GWI has rehabilitated over 400 fire hydrants – CEO

The Guyana Water Incorporated (GWI) has rehabilitated over 300 fire hydrants in Georgetown.

GINA said this was revealed by Chief Executive Officer (CEO) of GWI, Dr. Richard Van West-Charles at the opening of a training workshop yesterday for  the company’s managers.

Guyana Water Incorporated’s Manager, Georgetown, Curtis Niles (GINA photo)

For years fire hydrants had been in a state of disrepair, limiting the ability of the fire service to access water to combat blazes.

The CEO said there are approximately 800 hydrants in the city and, “we’re gradually discovering where they are so there’s a process of rehabilitation”.

The CEO said that those efforts will extend across Guyana to allow the fire service to access water from new and refurbished fire hydrants.

“We have to work too with the Ministry of Communities’ housing department to ensure that as new communities emerge; part of that planning process is to ensure that hydrants are in the system, and that water is available in case of fire to protect the residents within the communities,” the CEO said.

Chief Executive Officer, Guyana Water Incorporated, Dr.

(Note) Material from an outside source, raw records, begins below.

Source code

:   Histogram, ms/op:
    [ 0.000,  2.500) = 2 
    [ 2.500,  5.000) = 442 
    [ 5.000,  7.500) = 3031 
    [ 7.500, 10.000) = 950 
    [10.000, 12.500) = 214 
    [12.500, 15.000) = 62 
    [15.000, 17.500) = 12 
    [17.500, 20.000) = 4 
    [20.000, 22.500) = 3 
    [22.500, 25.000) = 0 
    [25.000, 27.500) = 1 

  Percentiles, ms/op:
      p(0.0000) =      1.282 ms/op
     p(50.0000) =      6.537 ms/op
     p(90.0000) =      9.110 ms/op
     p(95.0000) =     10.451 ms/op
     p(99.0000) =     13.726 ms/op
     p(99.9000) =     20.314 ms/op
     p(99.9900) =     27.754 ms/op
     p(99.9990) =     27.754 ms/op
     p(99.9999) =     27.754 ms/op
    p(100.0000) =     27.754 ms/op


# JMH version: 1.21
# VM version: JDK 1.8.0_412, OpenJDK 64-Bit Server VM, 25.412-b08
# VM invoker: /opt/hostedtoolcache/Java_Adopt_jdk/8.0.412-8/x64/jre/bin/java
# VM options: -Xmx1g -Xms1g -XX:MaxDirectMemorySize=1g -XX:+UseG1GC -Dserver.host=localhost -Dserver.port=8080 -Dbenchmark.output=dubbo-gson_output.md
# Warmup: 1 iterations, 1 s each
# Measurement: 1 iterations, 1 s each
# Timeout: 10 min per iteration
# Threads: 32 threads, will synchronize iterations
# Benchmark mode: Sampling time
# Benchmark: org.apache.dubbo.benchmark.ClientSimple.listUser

Richard Van West –Charles (GINA photo)

The GWI Head is urging residents to be responsible and to safeguard the fire hydrants in their communities against vandalism, GINA reported.

He said that often many of the fire hydrants in communities are destroyed by vagrants.

Meanwhile, Regional Manager, Georgetown, Curtis Niles said that GWI is moving to rehabilitate fire hydrants in other areas outside of central Georgetown, including in Turkeyen  and South Georgetown.

Niles said that GWI has placed fire hydrants at Agricola and in front of all GWI production centres, “so that the fire service would have easy access in the event that there is a fire in those areas.”

Niles added  that GWI is also working on a geographic information system (GIS) to track and identify the location of fire hydrants. “We want to have those hydrants on the GIS so that the fire service would know and more of our population in Georgetown would know where our hydrants are, and we’re also working with the fire service, the government and other agencies, towards having critical areas equipped with fire hydrants,” Niles stated.